Other experts also lament that the Trump administration is not using its leverage with the UAE for actual peace — that is, applying pressure to compel the Emiratis and Saudis to draw down their U.S.-backed war effort in Yemen. A recent New York Times report found mounting concerns among State Department officials over U.S. culpability in Yemeni civilian casualties at the hands of the Saudi-led coalition. The violence there — and the American role in enabling it — is slated to be the subject of a congressional hearing on Wednesday.

“As long as the United States is selling sophisticated weapons to the UAE, it should not hesitate to apply maximum pressure on the UAE to curtail its human rights abuses, to push for an end to the Yemen conflict, to back off of its arm-twisting of Qatar, and to press the Saudis to begin a dialogue with Iran that could, in time, help ease the Saudi-Iran confrontation that undermines regional stability and security,” wrote former U.S. diplomats Aaron David Miller and Richard Sokolsky.

Experts are also skeptical of the Serbian-Kosovar entente. Serbia and Kosovo (whose independence Serbia doesn’t formally recognize) have signed agreements in the past, only for those understandings to wither on the vine. This round — brokered by Richard Grenell, a Trump envoy and controversial former ambassador to Germany — largely rehashed some infrastructure deals that had already been in play and didn’t move the needle on any real political conciliation. To get there, it required Grenell helping orchestrate the collapse of a reformist government in Kosovo and led to a split between officials in Brussels and Washington over the path forward.

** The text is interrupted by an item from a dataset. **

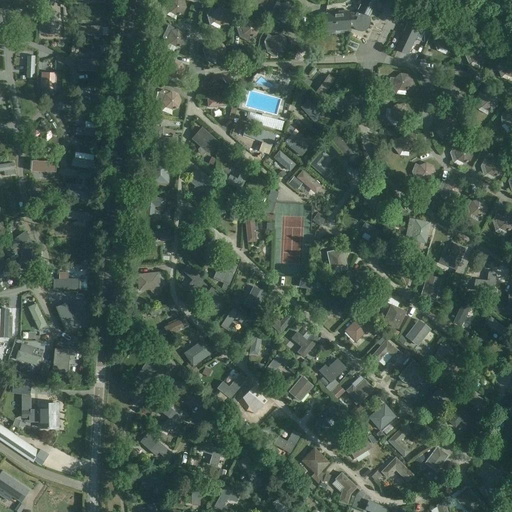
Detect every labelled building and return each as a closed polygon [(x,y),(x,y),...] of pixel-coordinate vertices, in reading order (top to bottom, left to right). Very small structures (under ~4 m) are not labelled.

Kosovo and Serbia could not muster a joint statement. “Each side left the meeting armed with their own narrative for domestic consumption,” wrote Majda Ruge of the European Council on Foreign Relations. “The White House claimed victory in advancing the peace process in a long-standing conflict. Serbian President Aleksandar Vucic interpreted the event as a bilateral meeting with Washington aimed at improving bilateral relations. Kosovo, meanwhile, chalked it up to a win because it gained recognition from Israel.”

Trump, meanwhile, managed to yoke the meeting to his administration’s campaign to buttress Israel on the world stage. He heralded Kosovo and Israel establishing formal diplomatic relations and went on to say that Serbia would be moving its embassy to Jerusalem, much to the visible bemusement of Vucic sitting next to Trump in the Oval Office. The Serbian leader later said Belgrade would not relocate its embassy to Jerusalem if Kosovo opened one there. On Twitter, Trump hailed the agreement as a great day for “Middle East peace,” since Muslim-majority Kosovo was forging formal ties with Israel, but that only infuriated the Kosovar opposition, which saw the comments as an insult to Kosovo’s European and secular character.

“The quick unraveling of the agreement in a matter of days is a measure of the amateurish, slapdash nature of Trump administration negotiations,” wrote Daniel Larison of the American Conservative. “They can’t resolve any major issues, so they settle for the lowest-hanging fruit, and even then they seem incapable of nailing down those details. They refuse to do the necessary preparatory work that ensures that an announced agreement will actually be implemented, and that is because the president just wants the good publicity and couldn’t care less about the substance.”